▼▼▼

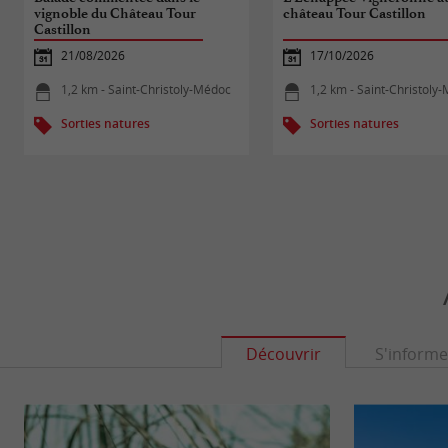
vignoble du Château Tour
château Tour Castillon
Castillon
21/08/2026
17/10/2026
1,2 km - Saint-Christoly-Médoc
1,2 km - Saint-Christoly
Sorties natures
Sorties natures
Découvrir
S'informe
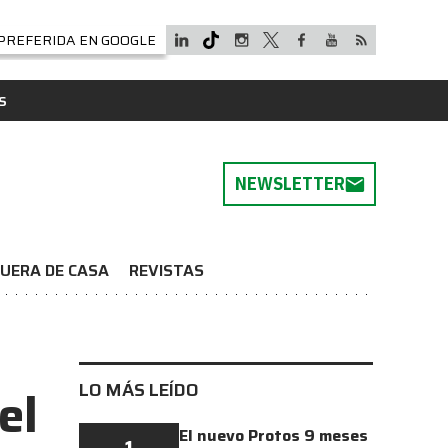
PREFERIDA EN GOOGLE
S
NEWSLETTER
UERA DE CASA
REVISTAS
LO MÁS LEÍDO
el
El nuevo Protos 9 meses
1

▲▲▲

Instruções do exercício:
Reescreva todas as linhas acima trocando "Sorties natures" por "Balades", sem mexer em mais nada. Deixe as imagens fora da resposta.

Resposta ao exercício:
vignoble du Château Tour
château Tour Castillon
Castillon
21/08/2026
17/10/2026
1,2 km - Saint-Christoly-Médoc
1,2 km - Saint-Christoly
Balades
Balades
Découvrir
S'informe
PREFERIDA EN GOOGLE
S
NEWSLETTER
UERA DE CASA
REVISTAS
LO MÁS LEÍDO
el
El nuevo Protos 9 meses
1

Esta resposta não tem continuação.